Even if I know the exact thread dimensions I'm not a good enough machinist to hit them -- I just get close, then shave & try, shave & try.


----------



## jkimberln (Feb 6, 2021)

I may not understand this project very well but if you have a min of 0.520" and a max of 0.635" why can't you just use a 5/8"-26 tap instead of trying to cut an internal thread on the lathe?


----------



## Richard Hed (Feb 7, 2021)

alcostich said:


> I attempting to make a draw in nut for a 3C collet. The thread wants to be 26 TPI. Nowhere can I find the single depth of thread for that.
> This will be an internal thread. The dimensions on the plan I'm working from call out a minimum Dia of .520 and a max of .635.
> Based on the calculation: 1/26 x .866 I come up with .033.
> Does that sound right?
> ...


But your machine has a setting for 26tpi, right?


----------



## Richard Hed (Feb 7, 2021)

fcheslop said:


> View attachment 122790


HOld on, Alcostich is in USA, our threads are a differnt shape, the 60deg type.


----------



## DavidBC (Feb 7, 2021)

The thread is a very early English thread. I have attached a jpeg file with the info you are after. It was known as a bicycle thread but is now called British Standard Brass (55 deg). I have a 5/8" x 26 TPI tap that you are after but living in Australia I cannot help you but I hope the attached file does. The column on the right is the tapping drill size. The image was taken of a thread chart of an Australian company called Sutton Tools. 

www.sutton.com.au

Regards
David


----------



## DavidBC (Feb 7, 2021)

Further to my post if you look at a chart that shows BSF Screw Threads you will find the depth of a 26 TPI thread is .0246".

Regards

David


----------



## MRA (Feb 7, 2021)

Tim Wescott said:


> Even if I know the exact thread dimensions I'm not a good enough machinist to hit them -- I just get close, then shave & try, shave & try.

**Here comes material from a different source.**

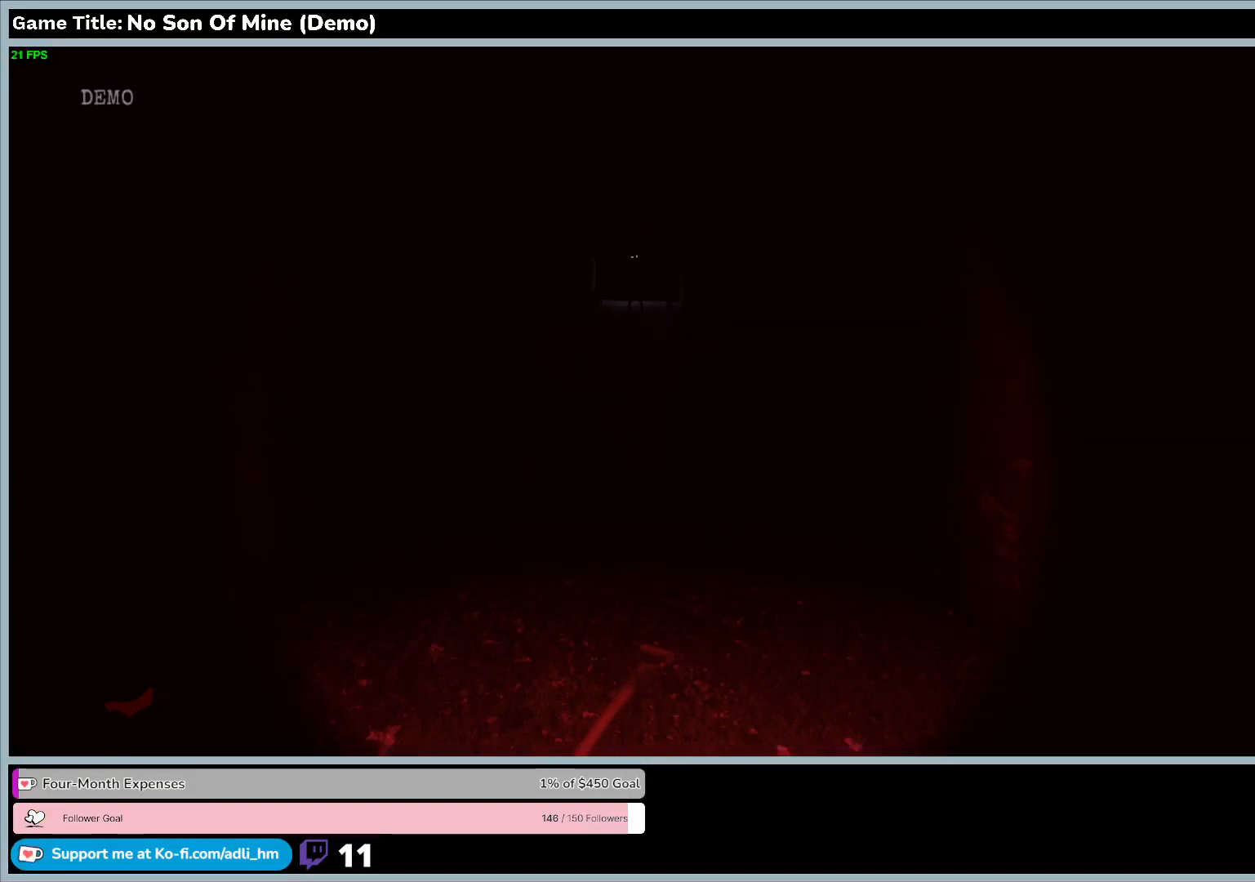
{"keys": ["s"], "events": []}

Me too!  not forgetting that when I cut threads I sometimes push a burr up at the crowns, which can make things seem tight until I take it off, at which point things are really not tight at all


----------



## Charles Lamont (Feb 7, 2021)

26 TPI is a pitch that is common in the UK.  1/4" and 9/32" BSF are 26 TPI. "Gas" or "brass gas" thread is 26 TPI in all sizes and is used extensively in UK model engineering designs as the coarsest of the fixed pitch model engineering thread series, the others being 32, and 40 (and sometimes 60). 

All these threads are 55° Whitworth form, as shown above by fcheslop. The thread depth is 0.64 P, so for 26 TPI, the depth of a Whitworth form thread is 0.025". 

Of course Alan's thread may not be Whitworth form, but if it is 26 TPI, I think it might well be. 

(I typed all this before reading DavidBC's posts)


----------



## fcheslop (Feb 7, 2021)

If you have any 26tpi tap ? .You could use it as a chaser to finish the thread
Like most I suck it and see for the final few cuts.
From memory  British Standard Brass is 55 degrees .British Standard Cycle is 60 degrees. It often causes confusion especially if you want a good fit
The chart works well enough for my simple needs
cheers


----------



## ajoeiam (Feb 7, 2021)

I would suggest changing that internal thread to something to is more 'common' today. Then you change its mating part and - - - bob's yer uncle.
Why beat yourself about the head and buy very very expensive tools that you are only going to use once?
If you feel you must keep the thread - - - - by all means - - - - I would 'update' the drawing - - - life is too short!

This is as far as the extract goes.